УДИВИТЕЛЬНАЯ НОЧЬ
Я хочу рассказать о своей бабушке Еве, об одном дне, а если точнее, ночи, проведённой ею в оккупации, или, как она говорила, «под немцами»
Морозной зимней ночью, уложив малолетних детей спать, Ева пекла хлеб. Ночью потому, чтобы немцы или полицаи не учуяли хлебный «дух», не пришли и не отняли последнее.
В неярком свете коптящей лучины на столе лежали четыре маленьких круглых буханочки хлеба. Только Ева сняла со сковороды последнюю, пятую буханку, как в окно негромко постучали. Она замерла и прислушалась, стук повторился.
Накинув на себя старенькую фуфайку Ева вышла в сени, откинула крючок и открыла дверь. На крыльце перед женщиной в ярком свете Луны, одетые в белые маскировочные халаты, стояли два человека. Рядом, воткнутые в сугроб, две пары лыж и лыжные палки. Поздоровавшись, мужчины попросились войти в избу.
— Входите, конечно, — сказала Ева и, посторонившись, пропустила их. Мужчины вошли, сели на лавку у стены и рассказали, что они партизаны, идут с задания к месту их постоянной дислокации. А сейчас остановились в ближайшем лесу на отдых. Ещё сказали, что среди них есть раненные, что нет совсем продуктов, и не может ли хозяюшка чем-нибудь помочь им.

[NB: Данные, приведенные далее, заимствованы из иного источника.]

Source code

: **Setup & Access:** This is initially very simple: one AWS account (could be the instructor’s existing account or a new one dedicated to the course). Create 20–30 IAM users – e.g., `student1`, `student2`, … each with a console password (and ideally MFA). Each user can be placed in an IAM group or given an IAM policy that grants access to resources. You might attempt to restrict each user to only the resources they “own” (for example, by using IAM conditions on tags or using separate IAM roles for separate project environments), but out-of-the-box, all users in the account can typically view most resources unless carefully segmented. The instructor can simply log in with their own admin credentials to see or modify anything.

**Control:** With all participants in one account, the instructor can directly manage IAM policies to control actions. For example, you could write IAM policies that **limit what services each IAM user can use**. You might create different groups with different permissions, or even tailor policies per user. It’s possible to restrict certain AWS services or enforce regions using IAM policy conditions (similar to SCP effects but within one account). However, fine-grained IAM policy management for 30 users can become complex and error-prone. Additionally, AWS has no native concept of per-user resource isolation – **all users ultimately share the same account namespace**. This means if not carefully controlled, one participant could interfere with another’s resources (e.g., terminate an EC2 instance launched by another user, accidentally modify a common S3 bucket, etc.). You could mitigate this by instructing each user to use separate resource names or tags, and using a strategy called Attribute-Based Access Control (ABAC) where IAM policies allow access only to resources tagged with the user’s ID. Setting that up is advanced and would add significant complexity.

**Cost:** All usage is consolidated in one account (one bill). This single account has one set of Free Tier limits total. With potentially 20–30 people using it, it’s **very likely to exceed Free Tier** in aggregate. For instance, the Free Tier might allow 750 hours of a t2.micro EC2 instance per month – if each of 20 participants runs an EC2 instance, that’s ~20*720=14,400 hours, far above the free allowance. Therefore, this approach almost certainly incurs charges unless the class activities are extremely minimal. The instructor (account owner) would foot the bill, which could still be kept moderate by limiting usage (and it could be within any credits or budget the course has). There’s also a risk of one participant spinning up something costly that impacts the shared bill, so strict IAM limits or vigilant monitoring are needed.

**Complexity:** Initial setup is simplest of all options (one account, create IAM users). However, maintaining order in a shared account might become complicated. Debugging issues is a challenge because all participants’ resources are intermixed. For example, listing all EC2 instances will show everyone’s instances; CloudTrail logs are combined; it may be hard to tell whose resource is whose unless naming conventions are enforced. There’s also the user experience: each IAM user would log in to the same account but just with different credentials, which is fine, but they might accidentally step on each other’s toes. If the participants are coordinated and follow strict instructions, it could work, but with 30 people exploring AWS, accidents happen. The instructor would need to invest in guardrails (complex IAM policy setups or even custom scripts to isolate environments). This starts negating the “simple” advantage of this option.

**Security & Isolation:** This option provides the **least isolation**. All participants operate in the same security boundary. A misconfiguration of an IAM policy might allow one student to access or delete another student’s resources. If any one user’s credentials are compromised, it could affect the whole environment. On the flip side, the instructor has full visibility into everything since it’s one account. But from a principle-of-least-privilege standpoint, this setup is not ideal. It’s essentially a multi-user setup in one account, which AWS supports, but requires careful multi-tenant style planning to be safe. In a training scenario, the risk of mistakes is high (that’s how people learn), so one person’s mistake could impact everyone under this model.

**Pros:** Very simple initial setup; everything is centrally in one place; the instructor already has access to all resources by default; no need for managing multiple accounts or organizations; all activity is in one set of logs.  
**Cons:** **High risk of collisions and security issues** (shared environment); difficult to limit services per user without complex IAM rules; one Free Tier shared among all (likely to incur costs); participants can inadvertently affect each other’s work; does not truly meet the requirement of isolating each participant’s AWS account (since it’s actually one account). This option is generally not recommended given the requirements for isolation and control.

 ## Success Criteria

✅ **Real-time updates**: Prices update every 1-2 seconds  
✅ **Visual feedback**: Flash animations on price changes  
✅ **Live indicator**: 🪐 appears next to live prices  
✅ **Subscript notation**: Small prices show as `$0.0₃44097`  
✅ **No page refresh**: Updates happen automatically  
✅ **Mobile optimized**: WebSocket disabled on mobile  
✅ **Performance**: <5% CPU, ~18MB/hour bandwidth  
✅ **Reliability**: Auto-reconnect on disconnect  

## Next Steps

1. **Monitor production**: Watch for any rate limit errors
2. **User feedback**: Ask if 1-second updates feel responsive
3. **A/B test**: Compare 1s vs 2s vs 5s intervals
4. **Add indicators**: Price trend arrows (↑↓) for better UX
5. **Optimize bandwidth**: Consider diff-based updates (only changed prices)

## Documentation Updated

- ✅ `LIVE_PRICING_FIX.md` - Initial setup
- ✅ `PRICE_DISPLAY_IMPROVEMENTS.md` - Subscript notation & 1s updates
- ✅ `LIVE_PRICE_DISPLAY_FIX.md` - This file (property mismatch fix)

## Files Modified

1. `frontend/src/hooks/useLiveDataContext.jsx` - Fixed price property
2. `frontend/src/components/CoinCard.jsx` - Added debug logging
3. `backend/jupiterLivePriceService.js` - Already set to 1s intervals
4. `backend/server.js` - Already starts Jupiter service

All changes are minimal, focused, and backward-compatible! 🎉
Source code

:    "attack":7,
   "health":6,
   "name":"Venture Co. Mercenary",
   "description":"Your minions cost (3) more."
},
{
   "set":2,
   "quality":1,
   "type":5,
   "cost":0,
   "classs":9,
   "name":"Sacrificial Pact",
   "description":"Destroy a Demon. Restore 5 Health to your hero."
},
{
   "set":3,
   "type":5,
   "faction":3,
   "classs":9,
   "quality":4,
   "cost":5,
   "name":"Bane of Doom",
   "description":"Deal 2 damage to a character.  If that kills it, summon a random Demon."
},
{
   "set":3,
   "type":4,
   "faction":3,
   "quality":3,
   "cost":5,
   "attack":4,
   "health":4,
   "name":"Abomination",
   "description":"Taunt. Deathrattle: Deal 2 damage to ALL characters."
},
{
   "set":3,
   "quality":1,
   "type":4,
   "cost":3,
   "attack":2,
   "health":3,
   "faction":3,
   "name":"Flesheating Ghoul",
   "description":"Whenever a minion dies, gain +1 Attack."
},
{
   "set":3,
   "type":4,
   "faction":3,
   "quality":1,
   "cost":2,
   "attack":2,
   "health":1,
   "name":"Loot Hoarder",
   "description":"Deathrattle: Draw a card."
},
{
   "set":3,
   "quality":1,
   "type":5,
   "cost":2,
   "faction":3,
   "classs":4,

Выслушав партизан, Ева молча шагнула за печь, где у неё в тайнике была припрятана последняя трубка домотканого льняного полотна, припасённой для подрастающей дочери. Достав, отмотала изрядный кусок и, надрезав край ножом, оторвала. Аккуратно сложив, положила на край стола для перевязки раненых. Затем, взяв две буханки хлеба, стала заворачивать их в ветхое льняное полотенце. На секунду задумавшись, добавила третью.
— Детям пока хватит, а я как-нибудь обойдусь, — произнесла она.
Больше дать было нечего. Корову-кормилицу ещё летом забрали фашисты, только в подполе ещё оставалось ведра полтора картошки, да ещё немного муки в чулане.
Партизаны встали, поблагодарили хозяйку за всё и пошли из избы на улицу. Ловко надели лыжи и, встав один за другим, быстро по своей же лыжне пошли в сторону леса.
Вот уже в ночном воздухе растворились две маленькие точки уходящих, а Ева всё стояла и смотрела им вслед.
Люди ушли, и только в ярком свете Луны отчётливо блестел лыжный след, уходящий от крыльца в сторону леса.
Женщина закрыла дверь, вошла в избу и, сев на лавку, стала думать, как же ей теперь быть? Утром полицаи будут делать ежедневный обход деревни, увидят след от лыж и потащат тогда её с детьми в комендатуру… А там понятно, хорошего от врага не жди.
Может, как выход — разбудить детей, собрать их, уйти в лес и попытаться спрятаться? Но как, опять же, это сделать лютой зимой, без еды? И это ведь не на один день, а значит, насовсем. Пустое всё это будет дело, осознала она, да и фашисты с собаками отыщут их за пару часов.
— Будь, что будет, — решила Ева, — никуда не пойду из своего дома.
Она встала, подошла к углу избы, где висела икона, стала на колени и начала молиться. Так усердно и долго молилась, что там же, даже не заметила, как уснула…
Проснулась от какого-то страшного шума и грохота. Сначала подумала, что это немецкие танки вошли в их деревню Ивкино, но потом поняла, что нет, это не танки, а что-то другое.
В чём была Ева выбежала в сени, распахнула дверь на улицу и… не поверила своим глазам. Буря, страшная буря, сменив тихую лунную ночь, бушевала на улице. Ветер раскручивал снежный вихрь, бросая в лицо снежные иглы.
В этой кутерьме скрылось всё! Не стало видно не только лыжни, но даже молодой рябинки, которая росла буквально в двух шагах от крыльца. Она закрыла дверь, вернулась в избу и снова стала перед иконой на колени. Ева долго молилась и благодарила Богородицу, которая спасла её, её детей, партизан, а может и ещё кого-то, кто в это время нуждался в помощи и защите!
Р.S. После того, как немцев погнали со Смоленщины, и закончилась оккупация, несколько человек в деревне рассказывали, как зимней ночью к ним в дом приходили за помощью партизаны. Но в эту же ночь это было, или в какую другую мы уже не узнаем.
Всё это рассказала мне сама бабушка Ева — мать моего отца, Виктора Михайловича Савкина.